Story and photo by Jared Preble
Whether coming freshly graduated from high school or returning after a long break, the initial shock of college and the tremendous workload that follows can be overwhelming.
Without the proper tools to combat procrastination, the slope that leads to failing grades can be quite slippery. David Green, teacher and advocate for First Year Experience, said learning the right principles for a successful college lifestyle is critical to one’s academic future.
FYE is a three-part course with an instructor who educates students on how to properly handle college. Each class focuses on a different aspect of success and helps to prepare students for the long path to graduation. It has also proven to help them stay on track.
This sounds fundamental to the improving one’s grades and work ethic but has it helped students as much as it advertises? And should it be mandatory?
Jodi Stapleton is part of the advising department at Clackamas Community College and has been involved with FYE for the last three years. She said she has seen much growth in the students as well as the class itself.
“When students come back to us after taking an FYE class they are really just in a different place than they were when we first saw them. They’re more prepared, they understand college life more, they’re doing better in their classes,” Stapleton said. “Most of those students have not taken an FYE class and didn’t know that they should have or that it was available. You don’t see students who take FYE as often coming back to us needing to get that assistance. So, it’s really a foundational class and it’s an important first step.”
Ross Foster, a student who has gone through all three courses, said that the class has been essential to giving him the tools needed to maintain a steady work ethic. A veteran in his 30s, he found that FYE gave him the structure he thrived on while in the military.
“I do believe it should be mandatory and the reason for that is a lot of students when they come in from high school don’t understand what to expect,” Foster said. “Honestly, I’m in my early 30s and after the structure that I had in the military, I needed some idea for how to conduct myself in college. I was having trouble keeping up with my grades, so I came in here, and I’ve been doing a lot better since.”

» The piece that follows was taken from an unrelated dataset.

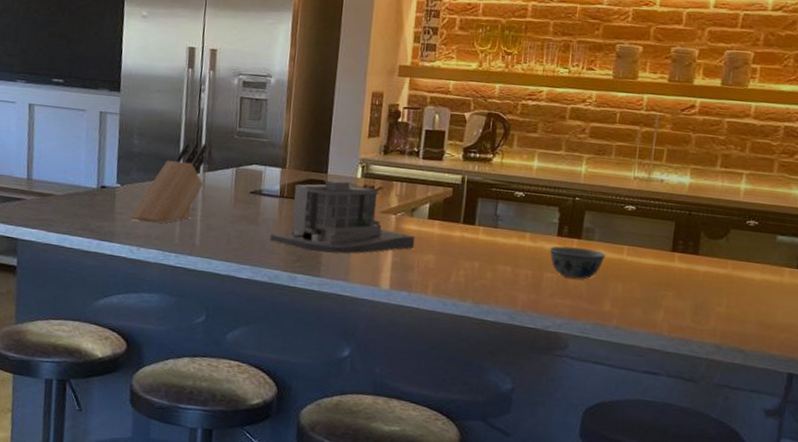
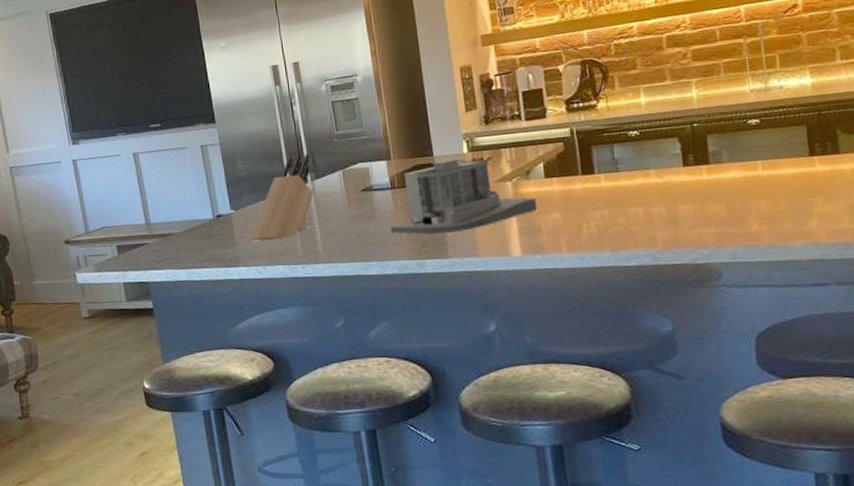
bowl: present [549,246,606,279] -> none [678,171,740,206]

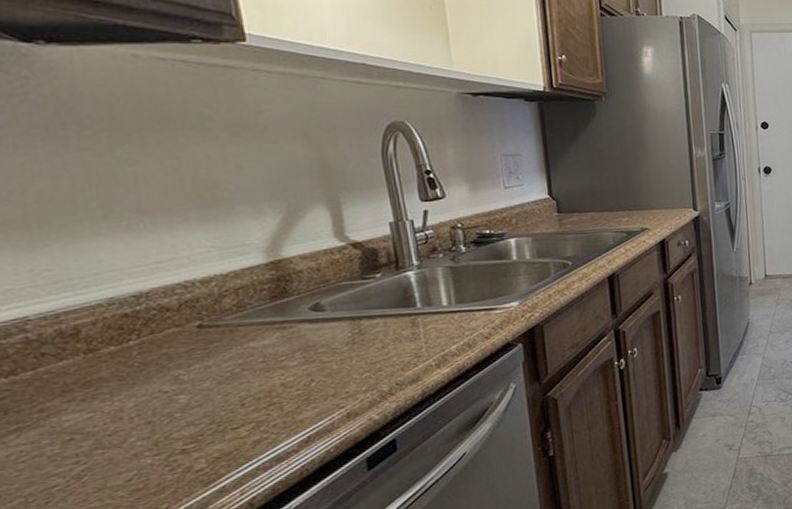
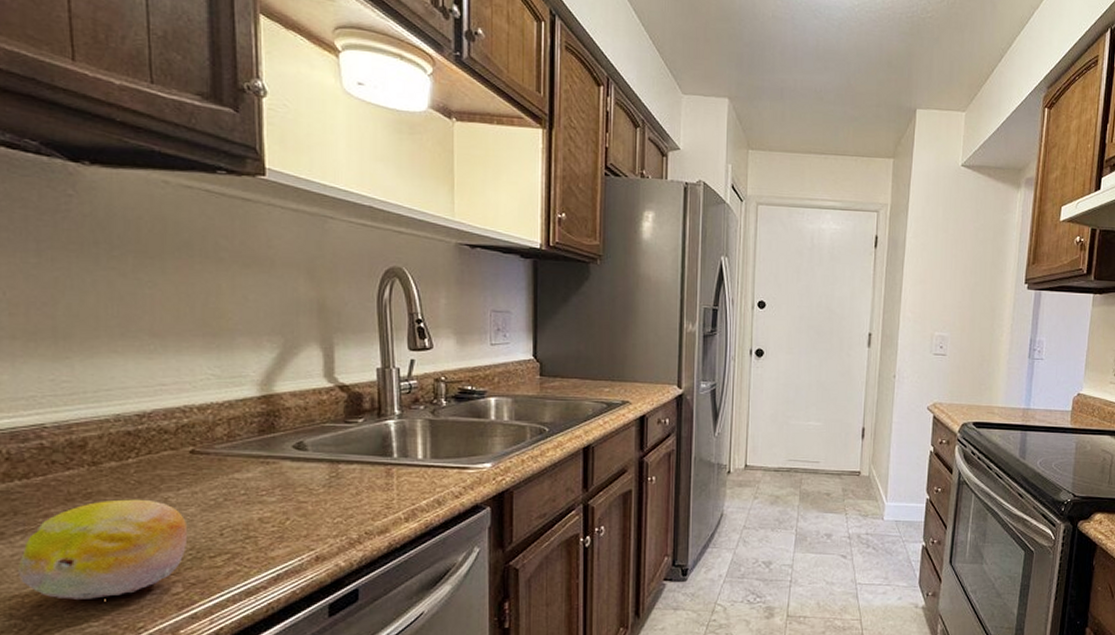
fruit: none [15,380,207,493] -> present [17,499,188,601]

While students and advocates are the bread and butter of any good course, it’s the head teacher that keeps everything well constructed and oversees all operations. Green is the brains behind FYE, and while he is not the founder of the course he has taken the helm and has made it what it is today.
He said FYE was the brainchild of Casey Sims and Lisa Nielson a few years ago. They wanted to bring in a college success course into the school. “I wasn’t involved at that time but I’m glad they did,” Green said. “It’s really enlightened me.”
Green has seen tremendous growth within the class and shared statistics provided by institutional research, that furthers his message.
From 2014 to 2015, which was the first year of FYE, the rate of success for FYE students higher than non-FYE students was 6.9 percent. From 2015 to 2016, it jumped to 11.8 percent. From 2016 to 2017, it jumped to an unprecedented 22.5 percent.
“We’re proud of it,”said Green. “We try to make that transition from where they’re coming from smoother. The main thing of this course is, it makes them prepared for the rest of their college career, and as I like to say in new student advising sessions, the rest of their lives.”
Green is just one of many others who sees the potential that the course has to affect the lives of those who enroll in the class. While class sizes have grown steadily over the past three years, Green still finds that the FYE course deserves exposure, he believes making it mandatory could drastically improve the overall success rate of students at Clackamas.